The risks can be mitigated through strong key management, use of hardware encryption, encrypting only when necessary, comprehensive backups, and drive redundancy. But encryption does introduce complexity.

What are some best practices for encryption key management?

Encryption depends on passwords or keys to secure data. Here are some best practices for properly managing encryption keys:

Use strong passwords that would be hard to guess and at least 12 characters or longer.
Do not store unencrypted passwords or write them down where they could be accessed.

Use a password manager app to randomly generate and store passwords securely.
Consider using a recovery key that can unlock drive if main password is lost.
Enable multi-factor authentication for access to key storage or password manager.
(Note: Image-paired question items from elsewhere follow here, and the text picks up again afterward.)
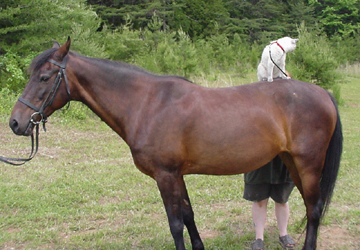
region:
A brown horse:
[8, 23, 359, 212]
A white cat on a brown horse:
[18, 20, 329, 139]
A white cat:
[252, 28, 302, 89]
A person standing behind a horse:
[226, 76, 339, 247]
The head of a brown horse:
[9, 15, 92, 148]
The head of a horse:
[15, 28, 97, 172]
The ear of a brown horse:
[47, 34, 83, 60]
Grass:
[54, 171, 117, 237]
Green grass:
[12, 190, 120, 248]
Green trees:
[120, 2, 268, 52]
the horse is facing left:
[15, 44, 341, 249]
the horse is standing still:
[13, 43, 341, 249]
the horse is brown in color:
[13, 37, 340, 247]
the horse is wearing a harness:
[14, 42, 77, 129]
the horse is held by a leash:
[1, 119, 44, 167]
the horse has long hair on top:
[29, 49, 59, 69]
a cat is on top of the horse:
[254, 35, 299, 83]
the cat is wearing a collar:
[273, 40, 286, 53]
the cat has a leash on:
[268, 44, 289, 77]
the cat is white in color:
[257, 36, 296, 81]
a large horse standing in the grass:
[11, 14, 340, 245]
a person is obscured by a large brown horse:
[8, 5, 337, 242]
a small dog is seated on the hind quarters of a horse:
[255, 21, 296, 95]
Change encryption passwords periodically such as every few months.
Restrict access to keys through file permissions or physical security.
Securely wipe and invalidate old keys when changing passwords.
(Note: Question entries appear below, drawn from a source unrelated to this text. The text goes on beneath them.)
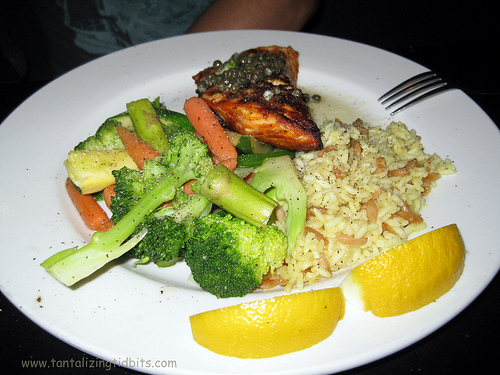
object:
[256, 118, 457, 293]
rice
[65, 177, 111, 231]
carrot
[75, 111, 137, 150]
brocccoli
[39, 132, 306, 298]
vegetable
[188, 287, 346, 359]
lemon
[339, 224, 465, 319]
lemon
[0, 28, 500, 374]
dish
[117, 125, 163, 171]
carrots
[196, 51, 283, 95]
capers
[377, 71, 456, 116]
fork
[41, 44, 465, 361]
meal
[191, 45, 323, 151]
salmon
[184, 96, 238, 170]
baby carrots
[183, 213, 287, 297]
broccoli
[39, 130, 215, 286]
broccoli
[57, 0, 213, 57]
person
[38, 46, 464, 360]
food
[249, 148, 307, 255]
broccoli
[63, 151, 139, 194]
sqaush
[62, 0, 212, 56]
shirt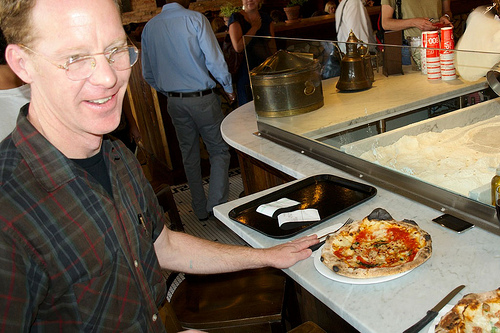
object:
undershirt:
[64, 151, 136, 198]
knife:
[402, 284, 465, 332]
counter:
[210, 173, 455, 319]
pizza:
[434, 287, 500, 332]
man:
[140, 0, 236, 222]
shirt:
[137, 7, 237, 93]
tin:
[247, 48, 324, 120]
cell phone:
[431, 213, 476, 235]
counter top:
[211, 64, 497, 331]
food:
[318, 215, 432, 278]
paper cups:
[420, 31, 457, 80]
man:
[0, 0, 322, 331]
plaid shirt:
[0, 101, 168, 332]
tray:
[228, 173, 379, 239]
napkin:
[306, 223, 347, 243]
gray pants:
[165, 89, 230, 218]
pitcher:
[335, 29, 374, 93]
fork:
[317, 217, 354, 240]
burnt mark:
[331, 266, 340, 274]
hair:
[0, 0, 35, 55]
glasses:
[12, 36, 141, 81]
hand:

Back up new keys securely such as on an external encrypted drive or using a security deposit box.

Proper key management maintains the integrity of encryption and prevents data loss scenarios. For maximum security, consider using a hardware security module for storing keys.

How can I access an encrypted external drive’s data on both Mac and Windows PC?

To share an encrypted external drive between Mac and Windows, you have a couple options:

Use an exFAT formatted drive

Format drive as exFAT using Disk Utility on Mac
exFAT works natively on both macOS and Windows
Use FileVault encryption on Mac, BitLocker on Windows

Compatible encryption between operating systems
Simple to set up but less security than third-party tools

Use a cross-platform encryption tool

Use VeraCrypt or Cryptomator on both systems

Provides enhanced security with one encryption platform
Seamless accessibility across operating systems
More complex to configure but stronger security

The best method depends on your specific needs for security, compatibility, and ease of use.

Conclusion

Encrypting an external hard drive on your Mac is a great way to protect sensitive files and data. Both Disk Utility and FileVault offer streamlined full-disk encryption optimized for Mac. For stronger security with more customization, utilize a third-party encryption tool like VeraCrypt. Manage your encryption keys properly, use strong passwords, and maintain backups for maximum benefit. With the right encryption approach, you can securely access your external drive from Mac, Windows or any other system you need.